One of the things that became clear in reporting this article is that vent users would welcome innovation that makes their breathing and their lives easier. Multiple users expressed frustration or disappointment with many of the newer ventilators, and a desire to keep using older models for as long as possible. They cited overly-complicated controls, loud mechanisms and, most concerningly, uncomfortable and inadequate ventilation, among other complaints.
At the same time, the news has been flooded with stories of innovation around ventilators as some of the world’s brightest minds have teamed up with businesses and governments to try to address the shortage of ventilators predicted by many experts.
Knowing these two realities, it seems reasonable to ask: Will these collaborations lead to innovation and positive change that will directly help people who rely on ventilators? As with seemingly everything pertaining to COVID-19, the answer is uncertain.
Count longtime vent user and C5-6 quadriplegic Loa Griesbach as skeptical. She points out that not all ventilators work the same, and the needs of full-time users living active lifestyles are very different from hospital patients recovering from infections. The Ventec Life Systems VOCSN ventilator she uses is an expensive, highly-portable, multi-function device that is just as well suited for an ICU as all the needs of a mobile wheelchair user. Many of the new designs emerging as a response to COVID-19 are the polar opposite: small, cheap to manufacture and singular in purpose.

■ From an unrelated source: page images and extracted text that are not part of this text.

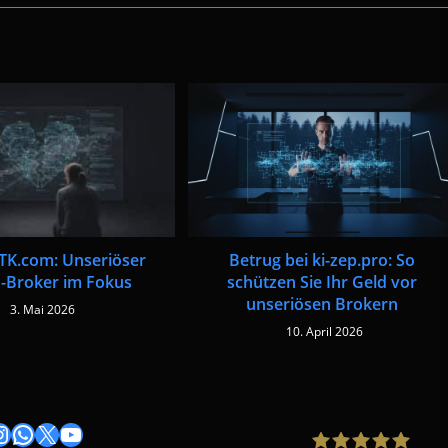
K.com: Unseriöser
Betrug bei ki-zep.pro: So
-Broker im Fokus
schützen Sie Ihr Geld vor
unseriösen Brokern
3. Mai 2026
10. April 2026
gram
nstagram
WhatsApp
X
YouTube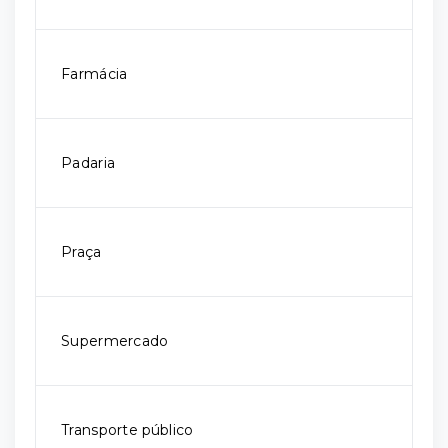
Farmácia
Padaria
Praça
Supermercado
Transporte público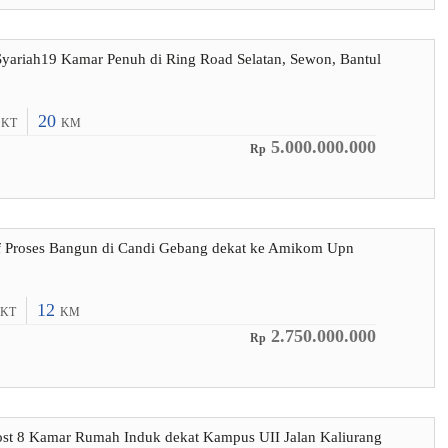
yariah19 Kamar Penuh di Ring Road Selatan, Sewon, Bantul
9
20
KT
KM
5.000.000.000
Rp
if Proses Bangun di Candi Gebang dekat ke Amikom Upn
12
KT
KM
2.750.000.000
Rp
ost 8 Kamar Rumah Induk dekat Kampus UII Jalan Kaliurang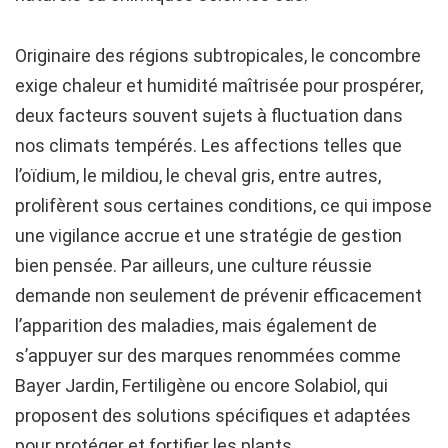
Originaire des régions subtropicales, le concombre
exige chaleur et humidité maîtrisée pour prospérer,
deux facteurs souvent sujets à fluctuation dans
nos climats tempérés. Les affections telles que
l’oïdium, le mildiou, le cheval gris, entre autres,
prolifèrent sous certaines conditions, ce qui impose
une vigilance accrue et une stratégie de gestion
bien pensée. Par ailleurs, une culture réussie
demande non seulement de prévenir efficacement
l’apparition des maladies, mais également de
s’appuyer sur des marques renommées comme
Bayer Jardin, Fertiligène ou encore Solabiol, qui
proposent des solutions spécifiques et adaptées
pour protéger et fortifier les plants.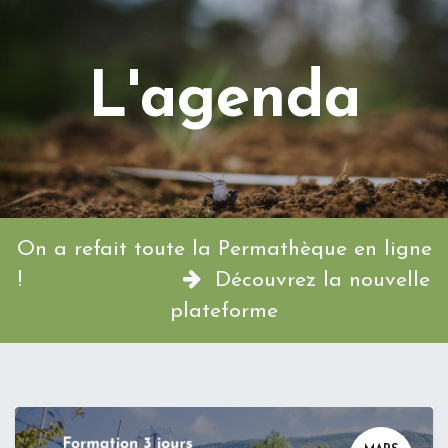
L'agenda
On a refait toute la Permathèque en ligne
!
Découvrez la nouvelle
plateforme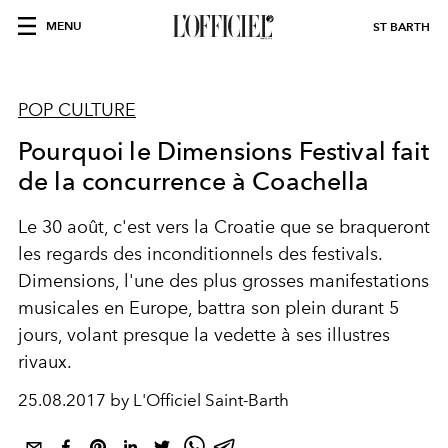
MENU
ST BARTH
POP CULTURE
Pourquoi le Dimensions Festival fait
de la concurrence à Coachella
Le 30 août, c'est vers la Croatie que se braqueront
les regards des inconditionnels des festivals.
Dimensions, l'une des plus grosses manifestations
musicales en Europe, battra son plein durant 5
jours, volant presque la vedette à ses illustres
rivaux.
25.08.2017 by L'Officiel Saint-Barth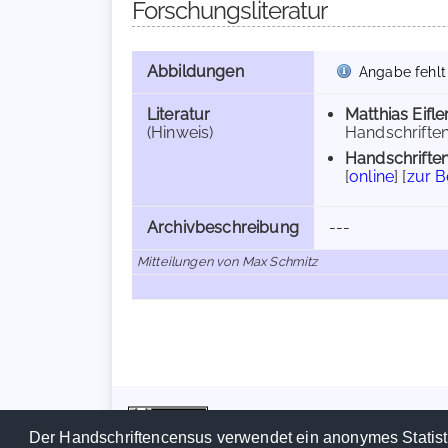
Forschungsliteratur
Abbildungen
Angabe fehlt
Literatur
Matthias Eifle
(Hinweis)
Handschrifte
Handschriften
[
online
] [
zur 
Archivbeschreibung
---
Mitteilungen von Max Schmitz
Der Handschriftencensus verwendet ein anonymes Statist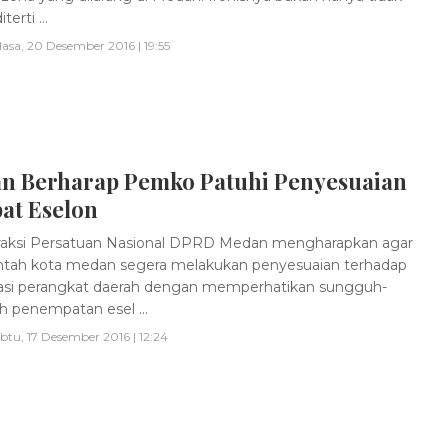
terti ...
lasa, 20 Desember 2016 | 19:55
n Berharap Pemko Patuhi Penyesuaian
at Eselon
raksi Persatuan Nasional DPRD Medan mengharapkan agar
tah kota medan segera melakukan penyesuaian terhadap
asi perangkat daerah dengan memperhatikan sungguh-
 penempatan esel ...
btu, 17 Desember 2016 | 12:24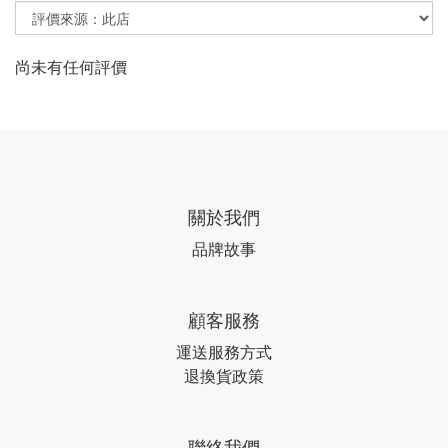
尚未有任何評價
關於我們
品牌故事
顧客服務
運送服務方式
退換貨政策
聯絡我們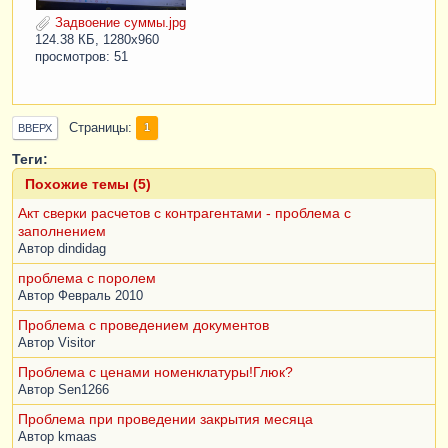
Задвоение суммы.jpg
124.38 КБ, 1280x960
просмотров: 51
Страницы
1
ВВЕРХ
Теги:
Похожие темы (5)
Акт сверки расчетов с контрагентами - проблема с
заполнением
Автор
dindidag
проблема с поролем
Автор
Февраль 2010
Проблема с проведением документов
Автор
Visitor
Проблема с ценами номенклатуры!Глюк?
Автор
Sen1266
Проблема при проведении закрытия месяца
Автор
kmaas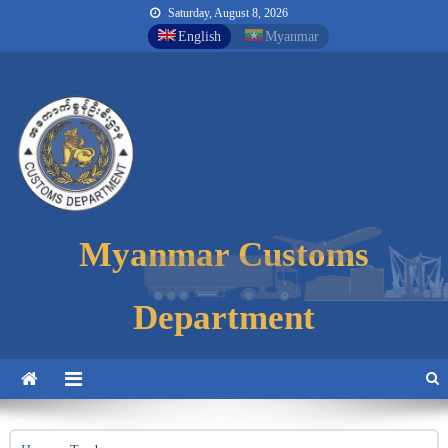
Saturday, August 8, 2026
English
Myanmar
Myanmar Customs
Myanmar Customs
Myanmar Customs
Department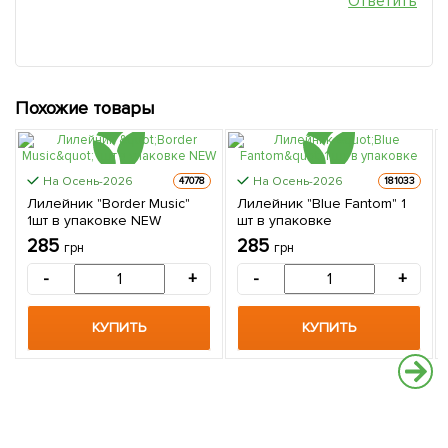
Ответить
Похожие товары
На Осень-2026
На Осень-2026
47078
181033
Лилейник "Border Musiс"
Лилейник "Blue Fantom" 1
1шт в упаковке NEW
шт в упаковке
285
285
грн
грн
-
+
-
+
КУПИТЬ
КУПИТЬ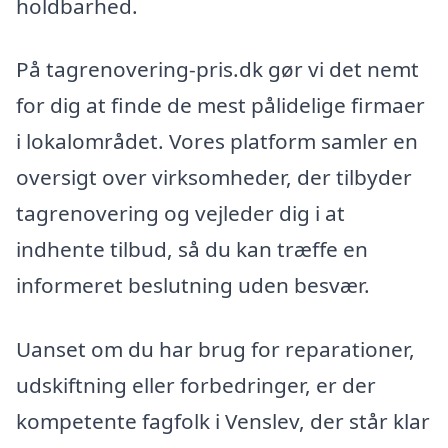
holdbarhed.
På tagrenovering-pris.dk gør vi det nemt
for dig at finde de mest pålidelige firmaer
i lokalområdet. Vores platform samler en
oversigt over virksomheder, der tilbyder
tagrenovering og vejleder dig i at
indhente tilbud, så du kan træffe en
informeret beslutning uden besvær.
Uanset om du har brug for reparationer,
udskiftning eller forbedringer, er der
kompetente fagfolk i Venslev, der står klar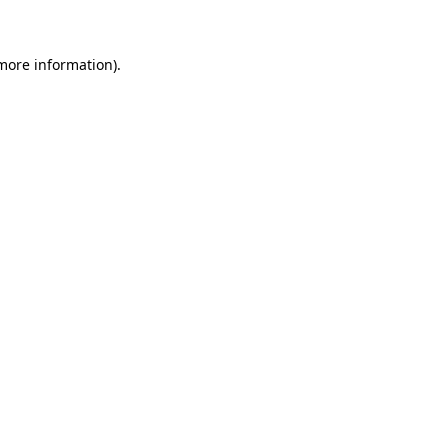
 more information)
.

One of those models is the brainchild of Dr. Albert Chi, a trauma surgeon at Oregon Health Sciences University in Portland, Oregon. The 3D-printed ventilator design he and his team have submitted for FDA approval is about the size of a soda can, requires no electricity and can be printed in three to 12 hours (depending on printer speed) for as little as $10.
Chi and his team started working on the product in February as concerns of PPE shortages grew, and by mid-April they had a working model. Chi acknowledges that his vent isn’t the solution for full-time users, but sees it playing a vital role in the global system and helping underserved communities attain a needed lifeline. “In these hospitals, not only is electricity a problem, but maintenance is overlooked and not all of the vents are functional,” he says.
Not all the ventilator innovation is on smaller scale. This March, Ventec Life Systems, the company behind the VOCSN, partnered with GM to design a new model, the VOCSN V+Pro, and build 30,000 units for the federal government by August. The V+Pro doesn’t have the multi-functionality of the VOCSN base model, but is certified for the International Standard and FDA-approved for hospital use. Less than one month after the initial contact between GM and Ventec Life Systems, the first V+Pros were delivered to two hospitals.
Mark SooHoo, Ventec Life Systems’ vice president for marketing and communications, applauded the industry-wide innovation and noted the need for different types of solutions. “Frontline medical professionals need the level of control and support that critical care ventilators such as VOCSN offer, and not all devices or projects meet this need,” he says.
Griesbach is hopeful all the innovation and attention helps her and others like her. “COVID has brought attention to this market that was really only considered before by people that were acutely affected by it,” she says. “Nations around the world are now aware of ventilators, and how important they are. Maybe they’ll have a different outlook when they see somebody that is using a ventilator.”